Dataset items
⟨

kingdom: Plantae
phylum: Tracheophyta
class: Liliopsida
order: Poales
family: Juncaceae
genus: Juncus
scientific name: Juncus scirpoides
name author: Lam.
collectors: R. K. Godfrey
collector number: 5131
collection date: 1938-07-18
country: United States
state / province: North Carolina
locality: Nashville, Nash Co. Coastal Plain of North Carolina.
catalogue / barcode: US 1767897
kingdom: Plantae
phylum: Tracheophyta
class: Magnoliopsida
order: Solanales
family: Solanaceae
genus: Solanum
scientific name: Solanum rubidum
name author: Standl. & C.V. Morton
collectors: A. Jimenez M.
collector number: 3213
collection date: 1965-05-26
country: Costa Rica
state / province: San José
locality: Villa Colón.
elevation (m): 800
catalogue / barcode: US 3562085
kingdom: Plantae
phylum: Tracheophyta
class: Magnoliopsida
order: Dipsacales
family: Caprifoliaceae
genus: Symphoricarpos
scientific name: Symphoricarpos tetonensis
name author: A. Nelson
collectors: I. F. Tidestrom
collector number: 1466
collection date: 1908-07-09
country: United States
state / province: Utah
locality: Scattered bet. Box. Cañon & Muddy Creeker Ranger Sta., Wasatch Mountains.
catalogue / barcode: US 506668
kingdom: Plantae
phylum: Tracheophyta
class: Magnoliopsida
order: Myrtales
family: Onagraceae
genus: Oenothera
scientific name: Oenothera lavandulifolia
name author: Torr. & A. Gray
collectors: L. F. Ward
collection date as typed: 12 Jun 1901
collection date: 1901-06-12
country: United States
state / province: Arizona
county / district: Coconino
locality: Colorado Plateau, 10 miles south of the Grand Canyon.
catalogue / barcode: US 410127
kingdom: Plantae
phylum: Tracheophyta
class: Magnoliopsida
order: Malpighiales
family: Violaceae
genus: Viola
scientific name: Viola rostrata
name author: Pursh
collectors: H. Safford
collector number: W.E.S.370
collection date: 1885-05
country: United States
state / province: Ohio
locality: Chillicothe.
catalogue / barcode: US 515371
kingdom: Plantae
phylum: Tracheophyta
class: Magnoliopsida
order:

⟩

Copy every line of the records above word for word, keeping each field name, value, and line break the same.

kingdom: Plantae
phylum: Tracheophyta
class: Liliopsida
order: Poales
family: Juncaceae
genus: Juncus
scientific name: Juncus scirpoides
name author: Lam.
collectors: R. K. Godfrey
collector number: 5131
collection date: 1938-07-18
country: United States
state / province: North Carolina
locality: Nashville, Nash Co. Coastal Plain of North Carolina.
catalogue / barcode: US 1767897
kingdom: Plantae
phylum: Tracheophyta
class: Magnoliopsida
order: Solanales
family: Solanaceae
genus: Solanum
scientific name: Solanum rubidum
name author: Standl. & C.V. Morton
collectors: A. Jimenez M.
collector number: 3213
collection date: 1965-05-26
country: Costa Rica
state / province: San José
locality: Villa Colón.
elevation (m): 800
catalogue / barcode: US 3562085
kingdom: Plantae
phylum: Tracheophyta
class: Magnoliopsida
order: Dipsacales
family: Caprifoliaceae
genus: Symphoricarpos
scientific name: Symphoricarpos tetonensis
name author: A. Nelson
collectors: I. F. Tidestrom
collector number: 1466
collection date: 1908-07-09
country: United States
state / province: Utah
locality: Scattered bet. Box. Cañon & Muddy Creeker Ranger Sta., Wasatch Mountains.
catalogue / barcode: US 506668
kingdom: Plantae
phylum: Tracheophyta
class: Magnoliopsida
order: Myrtales
family: Onagraceae
genus: Oenothera
scientific name: Oenothera lavandulifolia
name author: Torr. & A. Gray
collectors: L. F. Ward
collection date as typed: 12 Jun 1901
collection date: 1901-06-12
country: United States
state / province: Arizona
county / district: Coconino
locality: Colorado Plateau, 10 miles south of the Grand Canyon.
catalogue / barcode: US 410127
kingdom: Plantae
phylum: Tracheophyta
class: Magnoliopsida
order: Malpighiales
family: Violaceae
genus: Viola
scientific name: Viola rostrata
name author: Pursh
collectors: H. Safford
collector number: W.E.S.370
collection date: 1885-05
country: United States
state / province: Ohio
locality: Chillicothe.
catalogue / barcode: US 515371
kingdom: Plantae
phylum: Tracheophyta
class: Magnoliopsida
order:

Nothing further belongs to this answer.